# [PROVIDED PASSAGE]
·····
Co-founder and writer of Bitch and Creative Spotlight.


As a journalist, I’ve travelled the globe in search of the wondrous, the noteworthy and the exotic, but my wanderlust has been seriously curtailed since motherhood arrived, eight years ago. On a recent trip to Amsterdam, I was reminded how gloriously life-affirming the best cities are, their architecture, their cultural totems and grand institutions such a vivid expression of a nation’s culture and aspirations, from gritty ghetto to public piazza. I like to think this issue similarly illustrates the aspirations and experience of real women, from the everyday beauty of a kitchen table, captured in our photo essay, through the hard but life-affirming graft of community projects (Letter From) to the big thinking and brilliance of some of our leading female artists (Creative Spotlight).
Caroline Collett

Co-founder of Magnificent Me and writer of Heroines.


My highlight for this issue was finding out about and then writing about your heroines from our edition 2 survey.  I loved the fact that you look up to everyone from Joan of Arc and Mother Theresa to Debbie Harry and Delia Smith!  Great women is what this magazine is all about - a celebration of 'Magnificent Us' and a real antidote to 'Celebrity Cellulite Weekly' (OK, I made that up!) and all the other trash peddled to us on the magazine shelves...
·····
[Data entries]
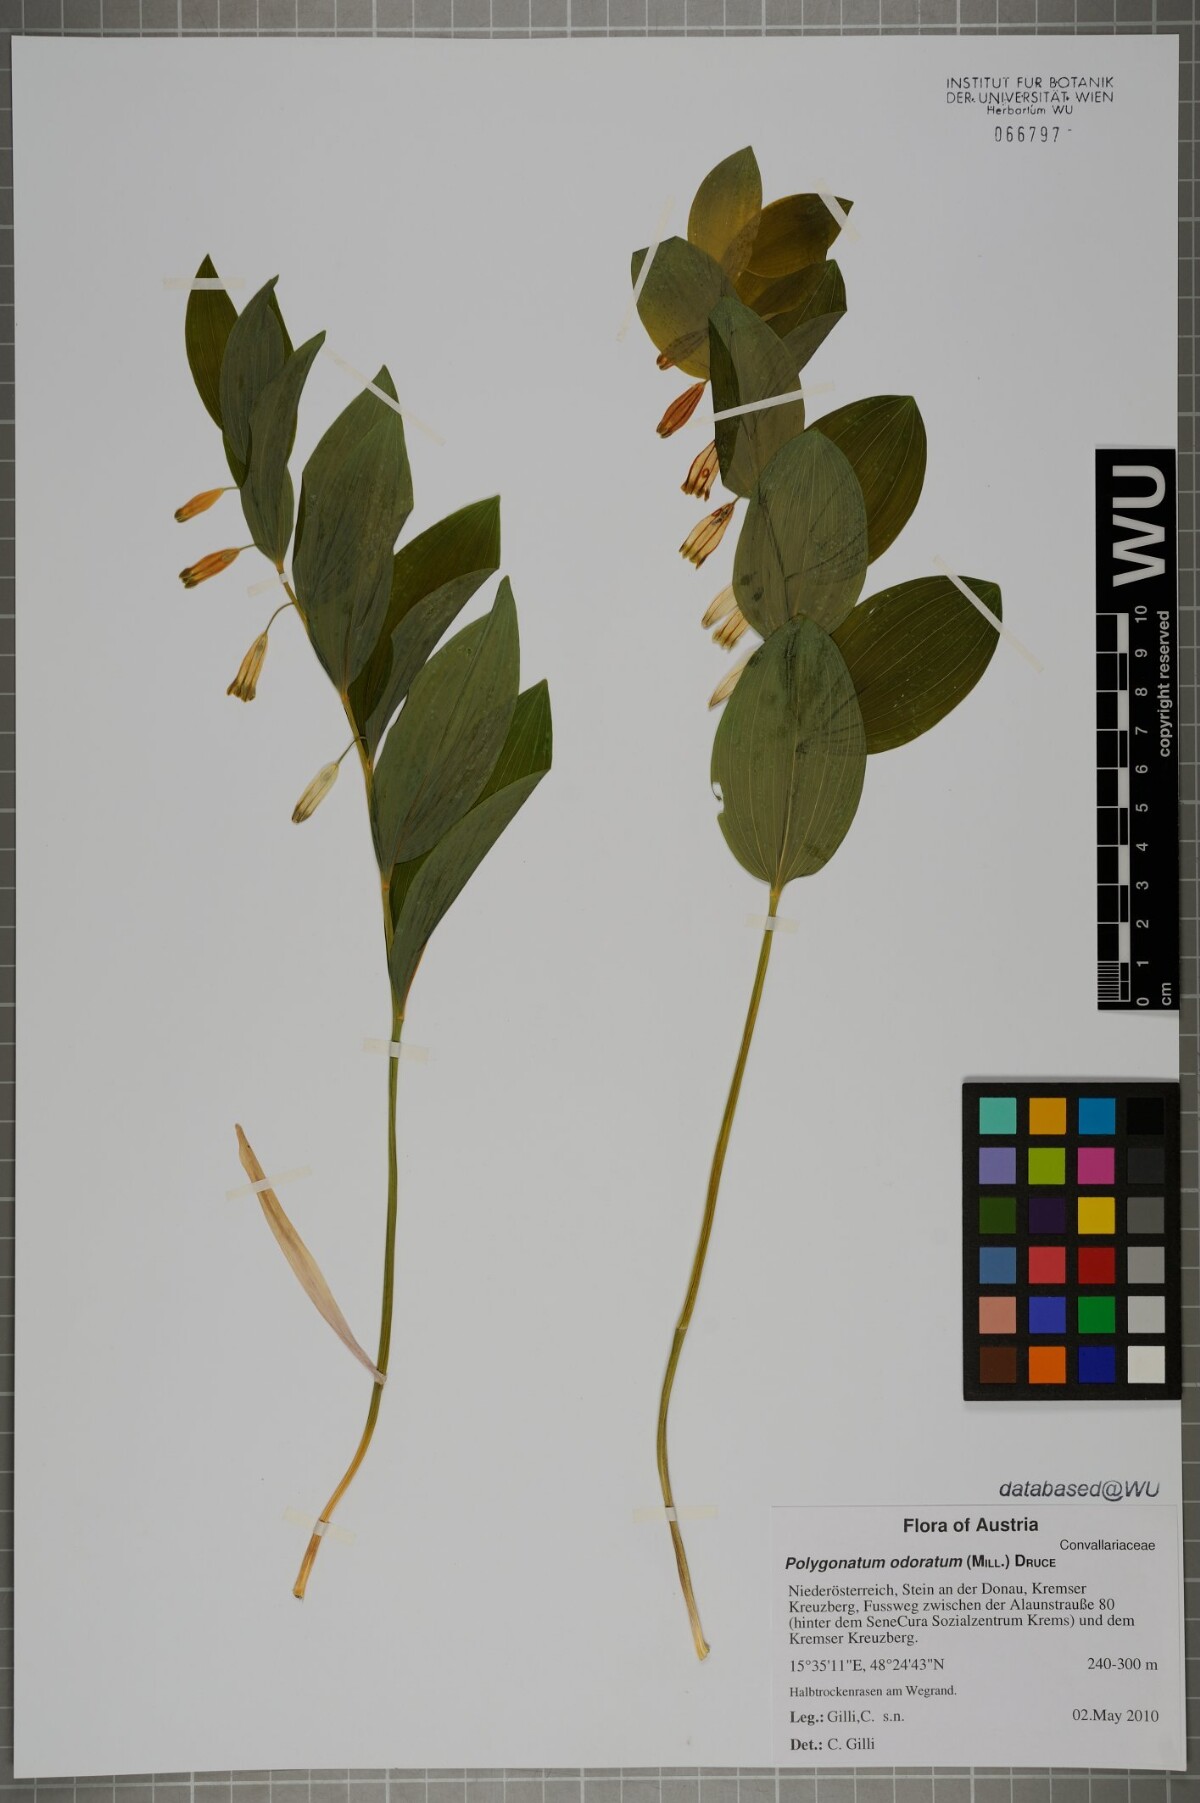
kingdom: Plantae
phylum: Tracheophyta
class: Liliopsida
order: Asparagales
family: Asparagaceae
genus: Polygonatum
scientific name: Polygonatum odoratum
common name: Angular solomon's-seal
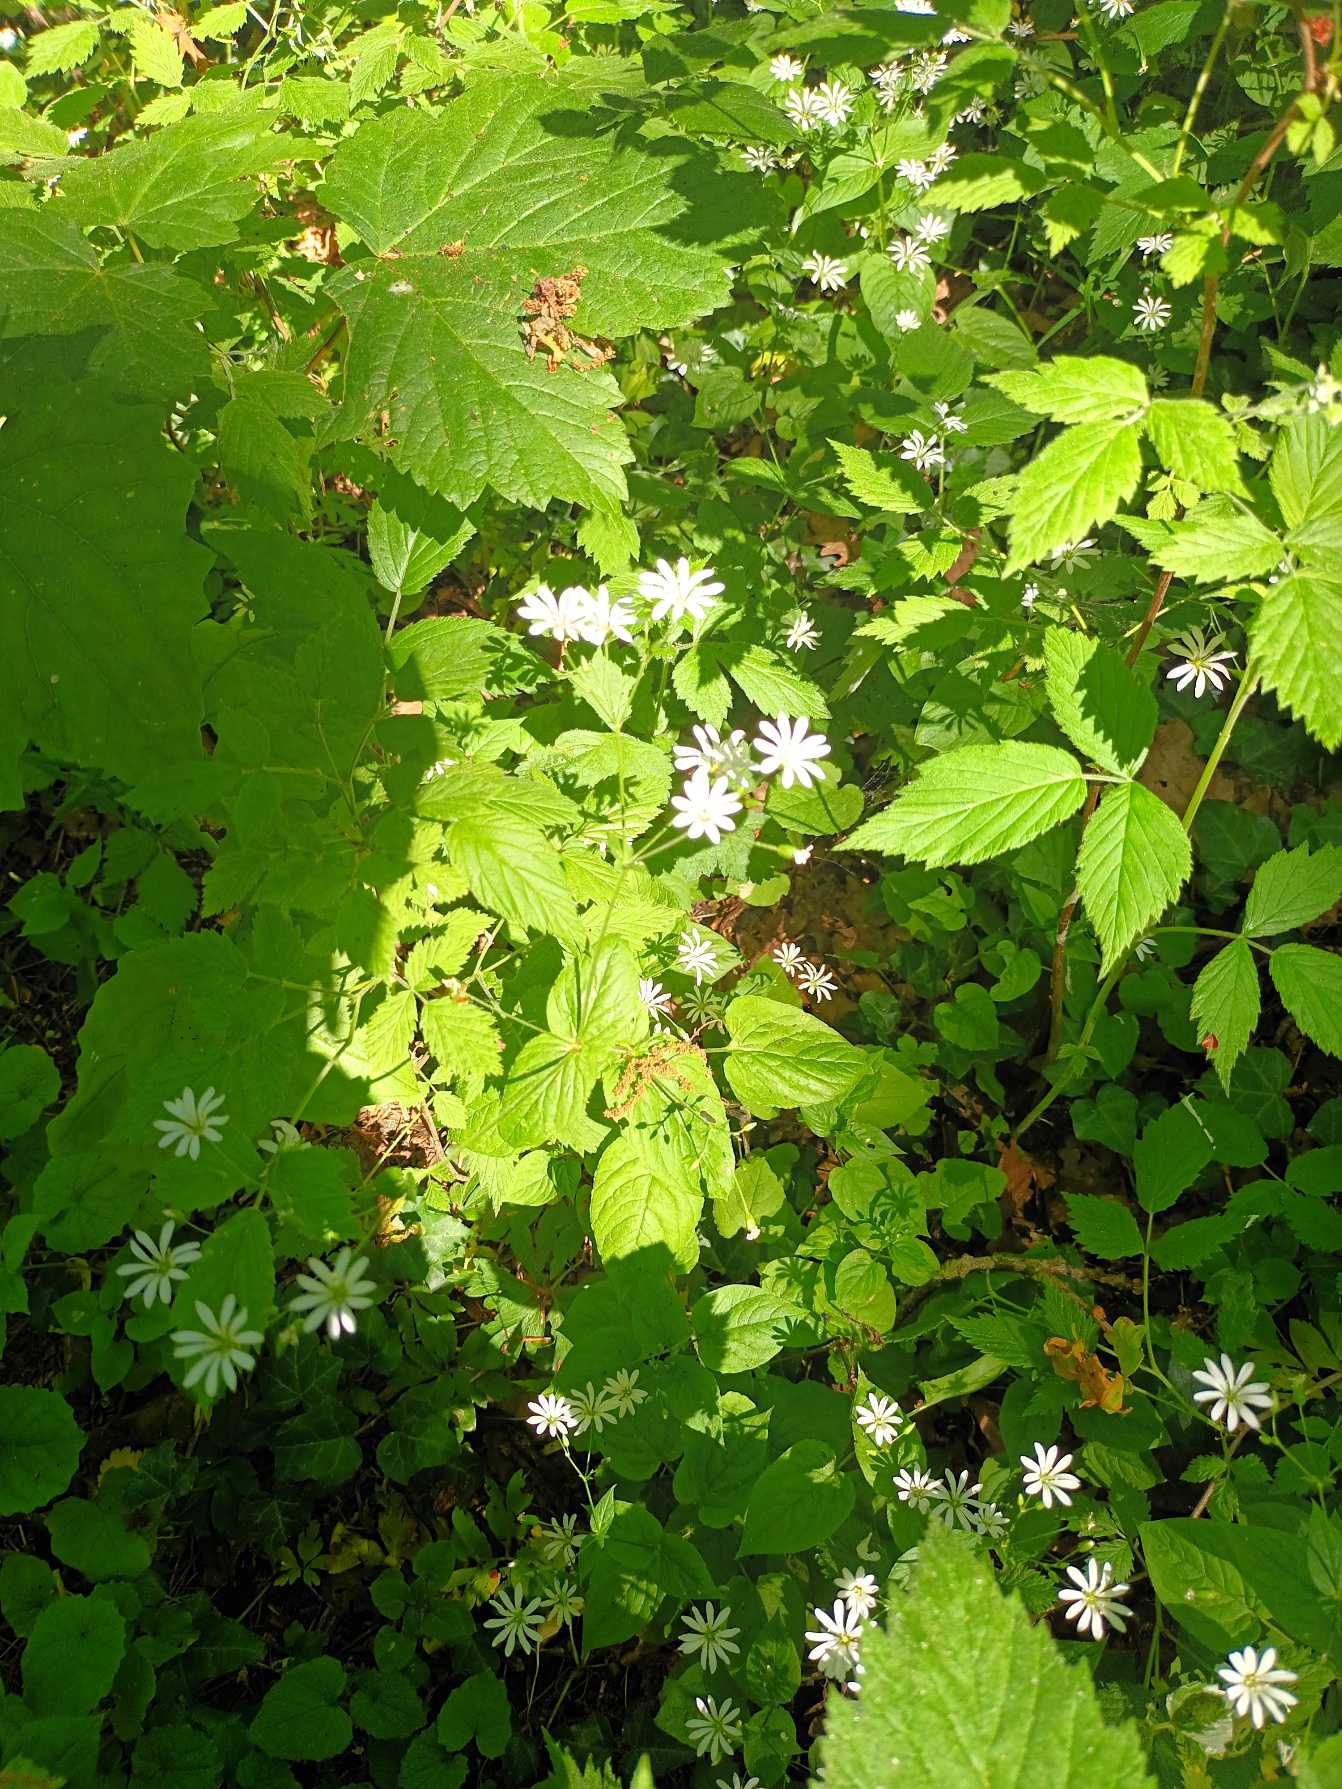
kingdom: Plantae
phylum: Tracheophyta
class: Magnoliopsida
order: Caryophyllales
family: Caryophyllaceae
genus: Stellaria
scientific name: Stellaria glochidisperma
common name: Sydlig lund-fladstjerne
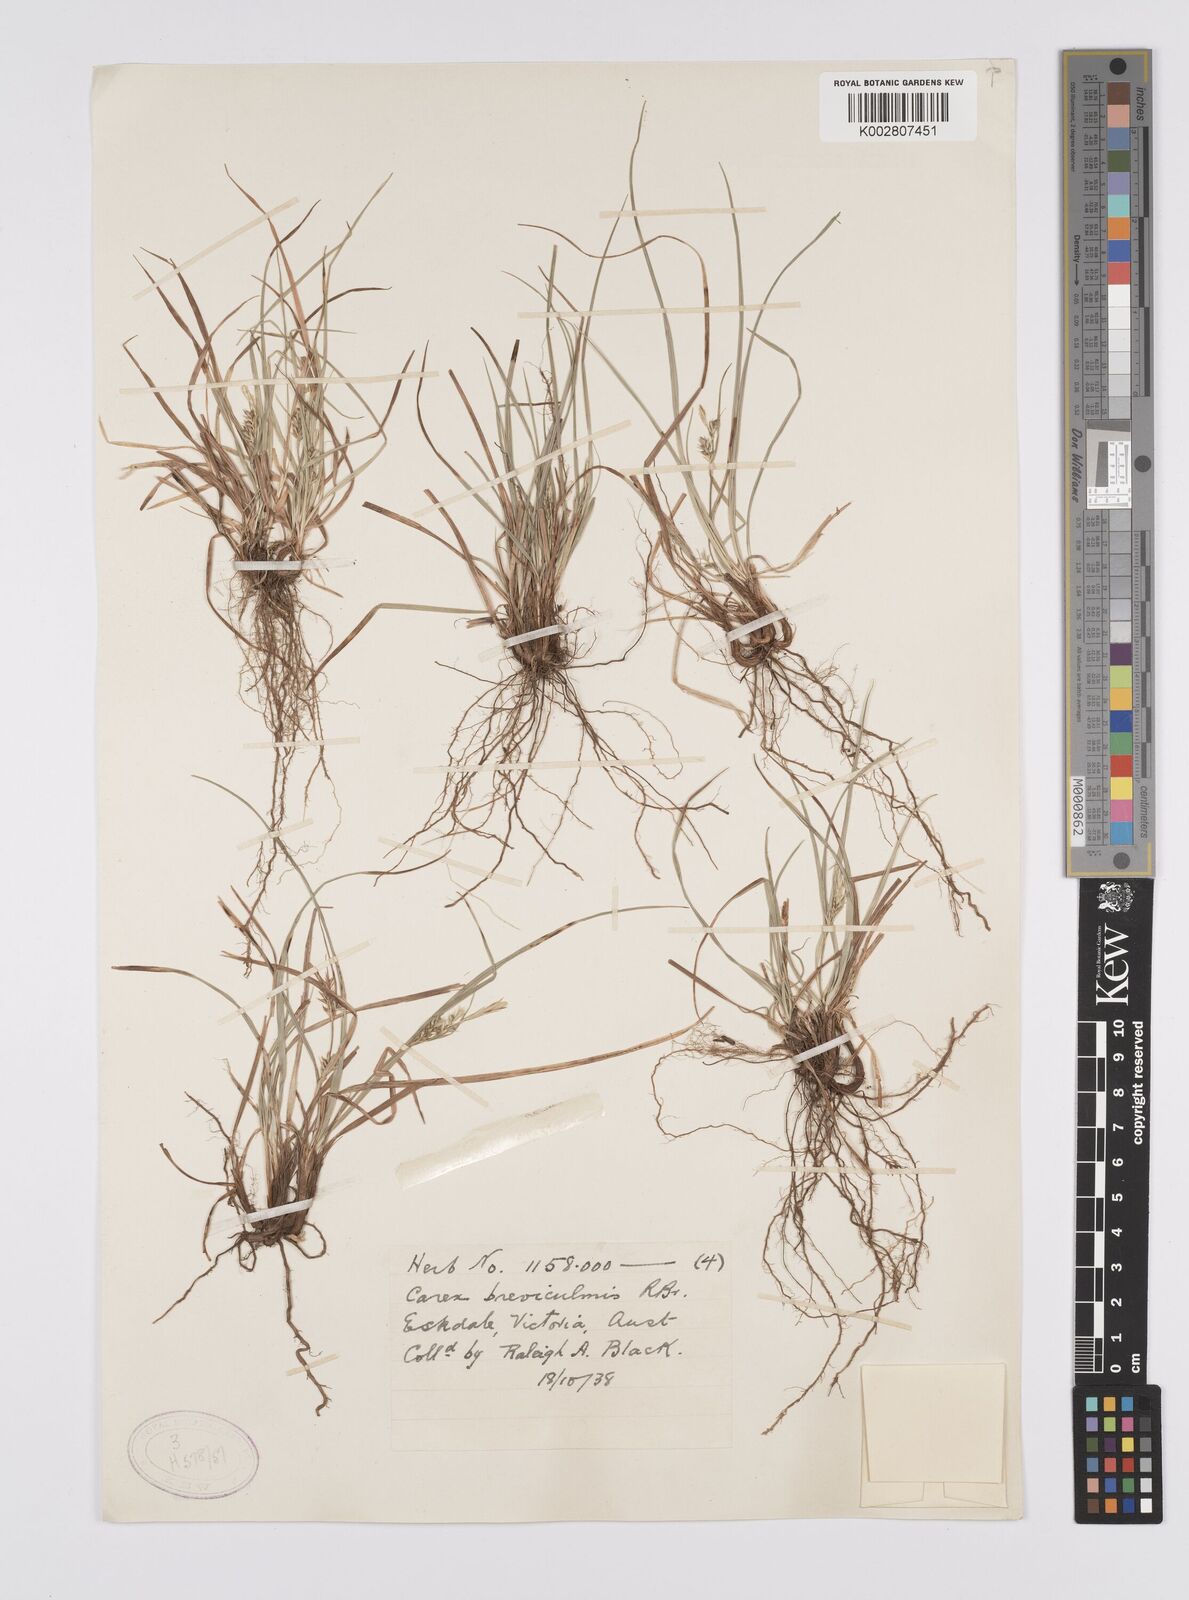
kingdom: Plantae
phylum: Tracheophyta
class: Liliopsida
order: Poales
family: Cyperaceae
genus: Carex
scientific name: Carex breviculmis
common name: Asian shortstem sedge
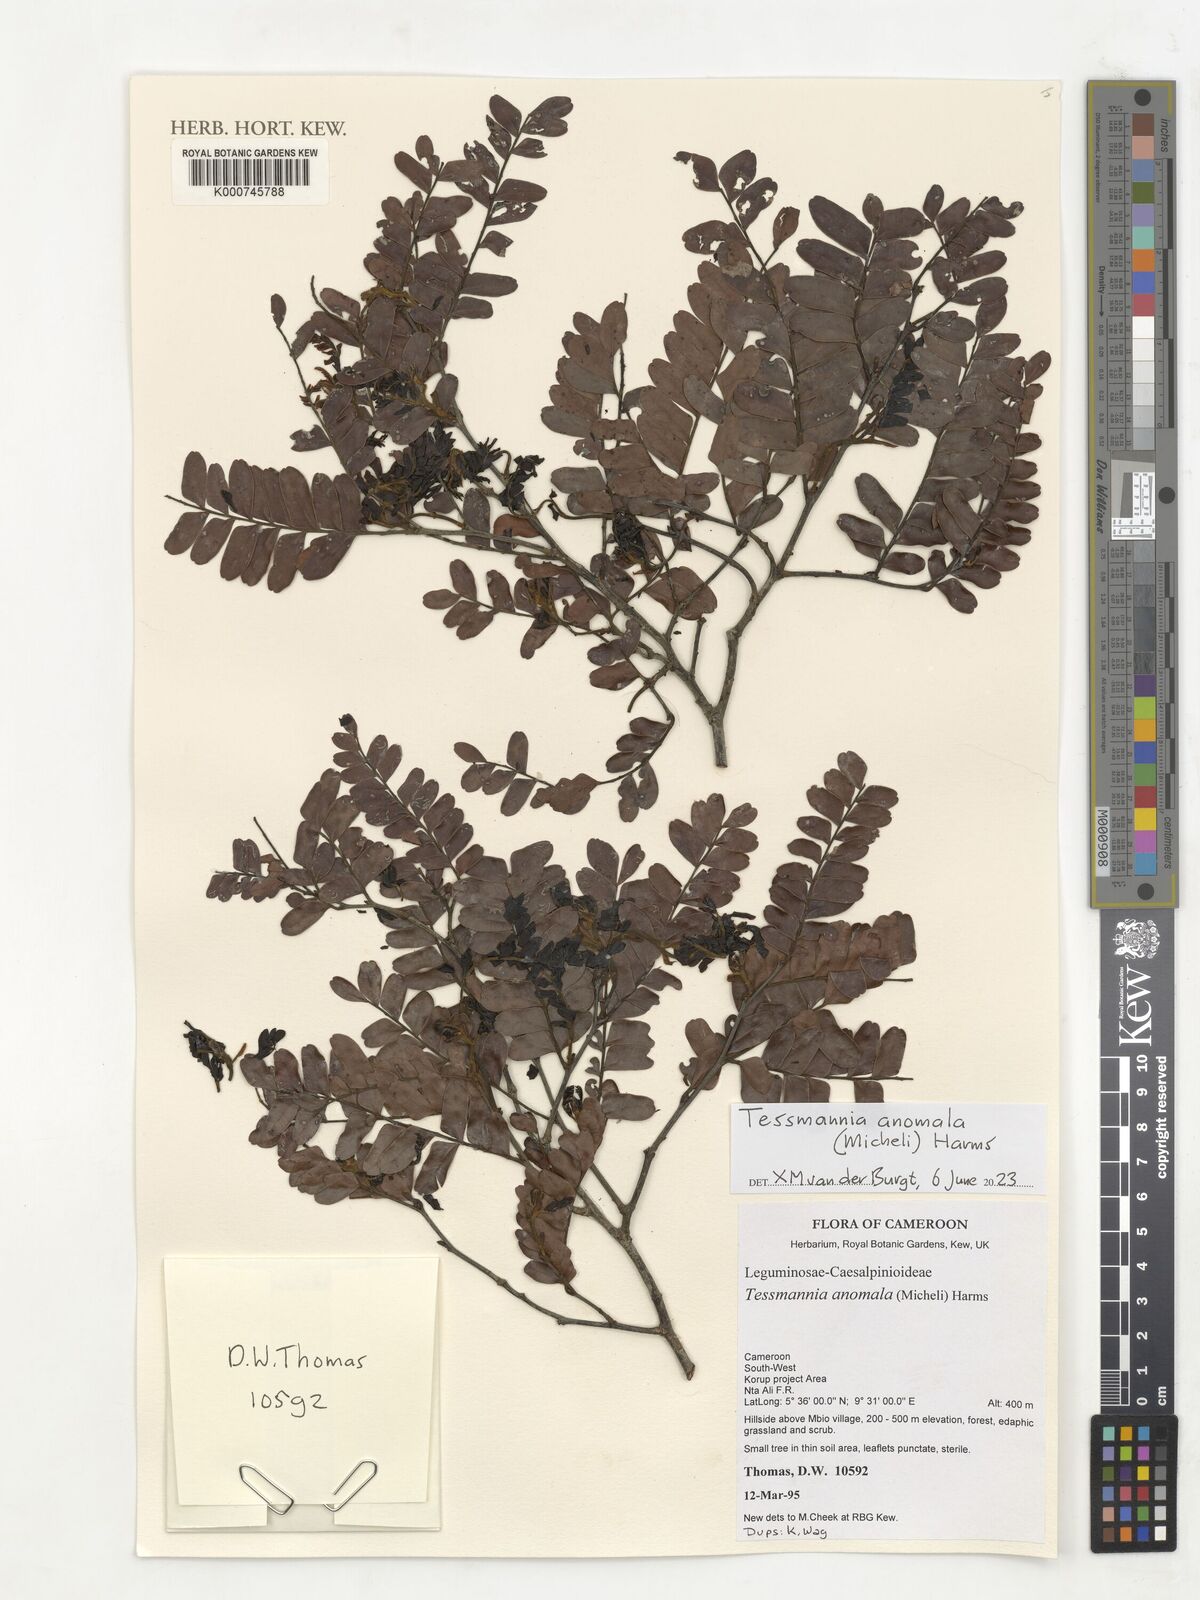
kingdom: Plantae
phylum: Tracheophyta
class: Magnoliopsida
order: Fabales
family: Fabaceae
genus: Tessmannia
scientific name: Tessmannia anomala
·····
# [EXERCISE TASK]
Update the magazine passage from "Co-founder and writer" up to and including "artists (Creative Spotlight)." by replacing "wanderlust" with "urge to travel", and write out that stretch in full.

# [RESPONSE TO THE TASK]
Co-founder and writer of Bitch and Creative Spotlight.


As a journalist, I’ve travelled the globe in search of the wondrous, the noteworthy and the exotic, but my urge to travel has been seriously curtailed since motherhood arrived, eight years ago. On a recent trip to Amsterdam, I was reminded how gloriously life-affirming the best cities are, their architecture, their cultural totems and grand institutions such a vivid expression of a nation’s culture and aspirations, from gritty ghetto to public piazza. I like to think this issue similarly illustrates the aspirations and experience of real women, from the everyday beauty of a kitchen table, captured in our photo essay, through the hard but life-affirming graft of community projects (Letter From) to the big thinking and brilliance of some of our leading female artists (Creative Spotlight).